- [Exercise goal]:
From the entries below, gather every line containing the string "worn".

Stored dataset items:
++++++++++
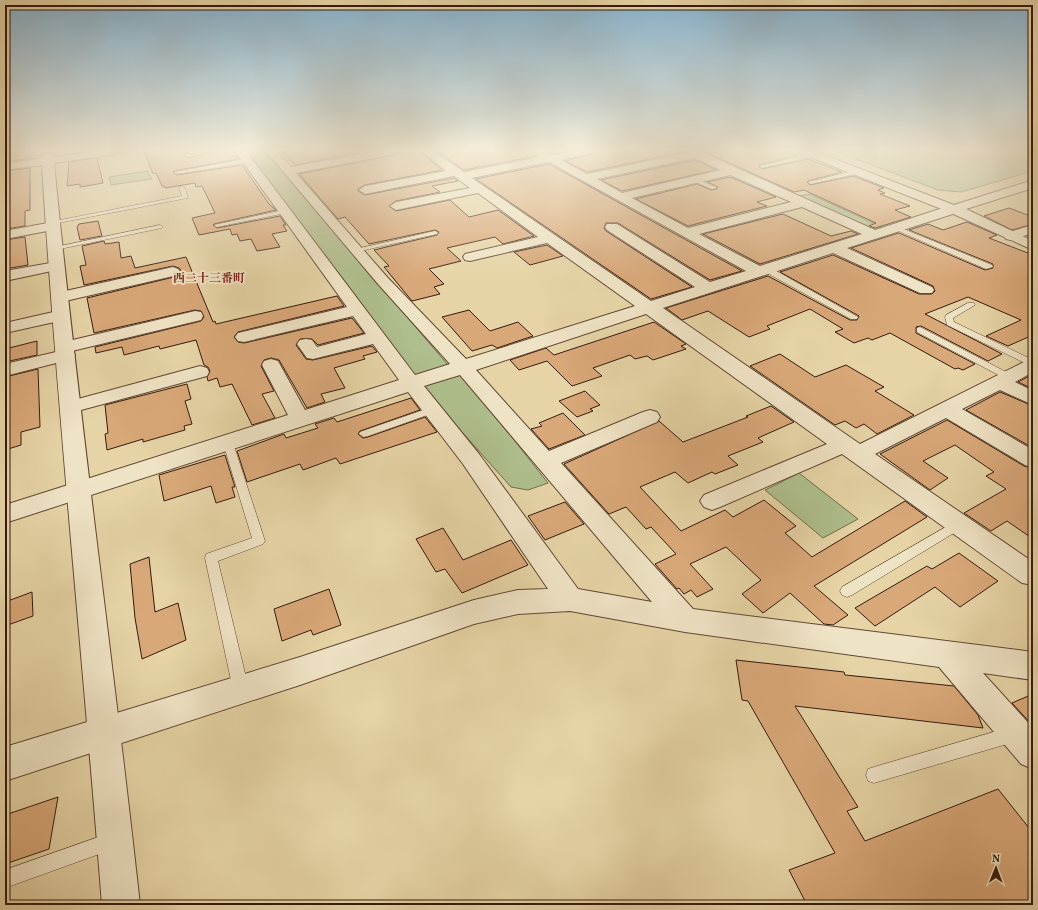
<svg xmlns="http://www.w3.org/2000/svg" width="1038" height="910" viewBox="0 0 1038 910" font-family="Vollkorn,'Noto Serif JP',serif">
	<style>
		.green { fill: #aebe8c; stroke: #726c4d }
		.building { fill: #d9a879; stroke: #351a0e }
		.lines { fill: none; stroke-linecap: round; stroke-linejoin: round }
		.service-casing { stroke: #614834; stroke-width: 1 }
		.minor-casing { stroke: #614834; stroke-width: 2 }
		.tertiary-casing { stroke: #614834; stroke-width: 2 }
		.service { fill: #efe3c5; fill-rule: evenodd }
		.minor { fill: #efe3c5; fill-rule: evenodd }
		.tertiary { fill: #efe3c5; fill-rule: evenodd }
		.labels { text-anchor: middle; stroke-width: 4; stroke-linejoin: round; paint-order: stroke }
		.far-quarter-label { font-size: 12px; font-weight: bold; fill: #7a1f14; stroke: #efe3c5 }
	</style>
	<rect width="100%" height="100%" fill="#e6d4a6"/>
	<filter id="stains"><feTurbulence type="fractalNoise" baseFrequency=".005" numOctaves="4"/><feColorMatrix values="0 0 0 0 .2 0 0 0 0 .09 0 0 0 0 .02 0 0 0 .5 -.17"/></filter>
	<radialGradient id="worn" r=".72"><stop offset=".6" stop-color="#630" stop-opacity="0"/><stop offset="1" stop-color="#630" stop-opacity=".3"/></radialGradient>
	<!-- green -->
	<path class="green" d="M244 151H266L448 365 415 377Z
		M835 151H1033V171L961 192 938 190Z
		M148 171 152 179 111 185 109 177Z
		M810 194 882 227 875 230 794 197Z
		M461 373 548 483 528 490 511 487 421 386Z
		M799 473 858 519 823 538 765 490Z"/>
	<!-- building -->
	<path class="building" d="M5 151H30V158L5 162Z
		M144 151H188V153L184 155 188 158 217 151H233L238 159 174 171 173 172 177 175 242 165 269 204 276 210 214 224 213 225 217 228 280 216 286 225H283L287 231 272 234 280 247 257 251 251 239 240 241 237 234 232 235 230 229 199 235 192 218 215 213 202 186 196 187 195 183 165 188 164 186H162L156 173 153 174Z
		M282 151H366L295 165Z
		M407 151H420L442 170 365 185 358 189V191L365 195 454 178 458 181 432 186 440 192 396 201 389 206 396 211 450 200 469 217 498 210 534 236 503 244 495 237 447 248 461 261 429 269 444 284 434 287 440 294 412 301 384 267 389 266 374 250 437 235 439 232 435 230 369 244 345 217 338 219 299 174 395 155Z
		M436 151H530L536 156 464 170Z
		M595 151H684V152L587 172 565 161 593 154Z
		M703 151H787L798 155 759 165 758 166 762 169 808 159 842 172 808 181 807 182 810 185 853 176 884 188 878 190 885 193 880 194 910 206 895 210 911 217 875 228 869 226 876 223 804 190 794 192Z
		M97 158 103 183 80 187V184L67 186 69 162Z
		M695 160 716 170 622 191 601 180Z
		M549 164 742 271 710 280 618 223H606L604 228 606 231 692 287 651 299 476 179Z
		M30 168V210L25 211V226L5 229V171Z
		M730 177 776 197 757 202 767 206 688 226 636 199 697 184 711 190 717 189 718 187 707 182Z
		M1009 208 1033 217V224L1012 230 984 216Z
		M783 214 831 236 851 231 858 234 760 264 703 234Z
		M98 221 102 236 80 240 77 227 79 224Z
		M967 222 997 235 989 238 1033 255V335L1008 346 986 336 1021 320 968 297 925 314 1002 354 988 361 921 326 916 327V333L975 364 963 370 958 368 955 369 890 333 872 340 868 338 854 343 835 332 843 329 810 309 767 326 770 329 749 337 708 311 682 320 666 308 768 276 850 320H857L859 316 780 272 833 255 919 294H932L935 291 933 286 851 248 899 233 985 270 993 268V264L909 230 928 224 943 230Z
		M25 237 28 265 5 269V240Z
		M104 241 105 244 119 242 121 258 131 256 135 268 186 257 213 322 215 321 216 324 337 296 344 306 238 332 234 337 238 342 244 343 352 318 364 333 318 345 312 339H300L296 345 306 359 313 360 372 346 377 352 363 356 365 359 334 368 345 388 321 394 325 402 307 408 279 360 271 358 264 360 261 366 274 391 262 394 275 418 252 425 232 384 220 387 217 378 208 381 207 377 210 371 208 367 204 365 196 340 160 349 159 346 124 355 122 347 96 353 95 347 201 321 204 317 201 311 195 310 94 333 87 298 178 276 182 272 179 268 173 266 84 285 80 266 86 265 82 246Z
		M547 245 563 256 530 265 514 252Z
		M469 310 490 331 518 322 533 336 497 348 492 345 472 351 442 317Z
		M654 322 686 344 681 346 686 349 653 360 647 356 635 359 630 355 593 368 602 376 572 386 547 361 519 370 510 360 546 348 554 355Z
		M37 341V355L5 362V349Z
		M780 354 815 377 846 365 884 387 875 391 914 415 877 434 864 424 856 428 845 421 835 425 750 366Z
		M38 369 40 427 21 432V445L5 450V377Z
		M1033 374V389L1018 382Z
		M187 384 191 399 185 401 192 424 184 426 185 430 143 442V439L107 450 105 434 108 433 105 405Z
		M585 391 600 405 590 409 593 411 577 417 559 401Z
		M1000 392 1033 406V448L966 410Z
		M411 398 420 410 360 431 358 434 363 438 368 437 425 417 437 432 340 464 336 458 303 470 300 464 247 482 237 451 284 434 286 438 318 428 315 424 334 418 337 422Z
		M771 406 794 422 758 438 763 442 728 456 738 465 715 474 712 472 688 483 675 472 640 487 681 531 725 510 733 517 764 500 796 526 785 533 812 557 905 501 927 517 814 586 848 615 833 625 824 624 790 593 763 613 742 594 761 580 726 547 690 564 713 589 697 597 691 590 684 594 679 588 677 589 655 564 676 554 651 527 646 529 626 507 609 514 564 464 659 421 683 442 748 417 746 416Z
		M563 413 585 435 549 449 531 429 542 426 539 423Z
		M947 420 1024 466 1033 469V539L1007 521 991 531 964 513 1006 489 986 476 994 472 955 445 923 461 948 478 930 490 880 454Z
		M225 455 235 487H232L235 497 216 503 211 486 164 501 159 475Z
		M565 502 584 524 545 540 528 516Z
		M443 528 463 560 511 540 528 565 462 593 445 569 436 572 416 539Z
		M959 553 998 581 960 607 935 587 875 626 855 608 927 566 932 569Z
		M149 557 155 612 178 603 186 640 142 659 135 618 130 564Z
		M329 589 341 625 313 635 311 630 282 641 274 609Z
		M32 592 33 616 5 626V602Z
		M736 660 844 672 845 675 954 686 978 715 983 728 795 706 858 807 847 811 865 841 998 789 1033 833V905H807L789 870 835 853 748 701 742 700Z
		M1033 694V726L1012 703Z
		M58 797 49 849 5 864V815Z"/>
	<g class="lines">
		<!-- service casing -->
		<g class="service-casing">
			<path id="service" d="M203 151H216L188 157 185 155Z
				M814 153 816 156 762 168 759 166Z
				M247 159 249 162 177 174 174 172Z
				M858 170 860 171V173L811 184 808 182Z
				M693 179H697L717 188 712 189 693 181Z
				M182 186 185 188 188 198 53 224 50 222 182 196 179 188Z
				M284 210 287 212 286 213 217 227 214 225Z
				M160 225 162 226V228L55 250 51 248Z
				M896 226 992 265 993 267 986 269 894 229 893 228Z
				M435 231 438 233 437 234 356 252 352 250Z
				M765 268H771L858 317 857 319H851L765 272Z
				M968 303H974L975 305 953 318 954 322 1033 360V367L947 325 945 317 946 315Z
				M920 327 1012 375 1014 377 1012 379H1006L917 332V328Z
				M432 407 437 410 436 412 368 436 364 437 359 434 360 432Z
				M228 439 233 443 265 541 263 544 218 561 249 690 246 695 241 697 236 695 233 690 205 558 206 554 252 538 223 443Z
				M958 520 962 522 964 525 962 528 852 595 847 597 842 595 840 591 842 587Z
				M1014 726 1020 728 1022 734 1020 740 1014 742 874 783 868 781 866 775 868 769 874 767Z
				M110 833 116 836 119 842 116 848 5 888V870Z"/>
		</g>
		<!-- minor casing -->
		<g class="minor-casing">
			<path id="minor" d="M235 151H246L415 375 450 364 378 284 266 151H277L291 167 377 151H400L395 154 296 173 388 278 466 359 635 306 547 243 470 261 465 260 463 257 465 254 538 237 478 193 396 210 390 206 396 202 470 188 454 176 365 194 359 190 365 186 446 171 421 151H433L464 172 540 157 531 151H544L552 155 572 151H594L593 153 561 160 587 174 686 153 685 151H699L875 230 949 206H959L960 209 959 212 847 248 932 287 934 290 932 293H920L833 253 663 308 860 444 1026 361 1033 359V372L1015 382 1033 391V405L1000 390 962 409 1033 450V468L1025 465 946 418 875 454 1033 562V585L1022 583 842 454 720 507 712 510 704 507 700 501 704 495 827 444 646 314 476 370 549 451 643 412 650 410 657 412 660 417 657 422 561 463 693 609 1033 652V680L983 673 1033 728V769L1021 764 939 667 685 632 570 611 518 614 474 624 300 685 5 781V747L300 657 474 600 518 590 548 589 463 464 408 392 5 523V505L288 415 262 365 264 361 271 359 278 361 305 410 399 380 373 344 313 359 307 358 297 344 300 340 306 339 312 340 317 347 366 334 353 316 244 342 238 341 235 337 238 333 347 307ZM695 158 720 170 622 193 597 179ZM549 162 746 271 710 282 617 224H607L605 227 607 230 695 287 651 301 472 178ZM730 175 791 202 688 228 632 198ZM802 207 862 234 760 266 699 234ZM460 375 652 602 578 589 479 454 424 386Z
				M53 222 58 223 60 226 58 229 5 239V231Z
				M1033 225V233L1011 240 1006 239 1004 236 1006 233Z
				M56 262 61 263 63 266 61 269 5 281V271Z
				M173 267 178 269 181 272 178 275 61 302 55 300 53 297 55 294 61 292Z
				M62 310 68 311 70 315 68 319 5 333V323Z
				M195 311 201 312 203 316 201 320 72 351 75 355 72 359 5 376V364L60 351 57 347 60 343Z
				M200 366 207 368 209 372 207 376 70 413 63 411 60 407 63 403Z"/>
		</g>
		<!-- tertiary casing -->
		<g class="tertiary-casing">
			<path id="tertiary" d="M42 151H52L53 157 93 151H121L116 154 54 163C78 411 113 658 140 905H102C83 658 57 412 42 165L5 170V164L42 158Z
				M799 151H814L954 205 1033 180V188L966 209 1033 241V250L949 212 800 153Z"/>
		</g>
		<!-- service -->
		<use href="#service" class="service"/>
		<!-- minor -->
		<use href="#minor" class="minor"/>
		<!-- tertiary -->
		<use href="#tertiary" class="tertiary"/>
	</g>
	<!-- sky -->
	<linearGradient id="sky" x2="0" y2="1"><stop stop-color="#88b5d2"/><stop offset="0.54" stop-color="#f4ecd7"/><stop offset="1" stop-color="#f4ecd7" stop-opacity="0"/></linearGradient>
	<rect width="1038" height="278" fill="url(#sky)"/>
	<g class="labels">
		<!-- far-quarter labels -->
		<g class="far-quarter-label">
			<text x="209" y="282">西二十三番町</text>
		</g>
	</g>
	<!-- margin -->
	<rect width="1038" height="910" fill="none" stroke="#e6d4a6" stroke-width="20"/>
	<rect x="6" y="6" width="1026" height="898" fill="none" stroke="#351a0e" stroke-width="2"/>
	<rect x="10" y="10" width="1018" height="890" fill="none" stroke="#351a0e"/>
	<!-- north arrow -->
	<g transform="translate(996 868) rotate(1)" stroke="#efe3c5" stroke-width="3" paint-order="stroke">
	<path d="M0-3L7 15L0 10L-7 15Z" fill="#351a0e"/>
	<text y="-6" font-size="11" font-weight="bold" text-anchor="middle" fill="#351a0e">N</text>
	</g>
	<rect width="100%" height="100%" filter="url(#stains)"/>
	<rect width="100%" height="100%" fill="url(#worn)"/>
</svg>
++++++++++
- [Result]:
	<radialGradient id="worn" r=".72"><stop offset=".6" stop-color="#630" stop-opacity="0"/><stop offset="1" stop-color="#630" stop-opacity=".3"/></radialGradient>
	<rect width="100%" height="100%" fill="url(#worn)"/>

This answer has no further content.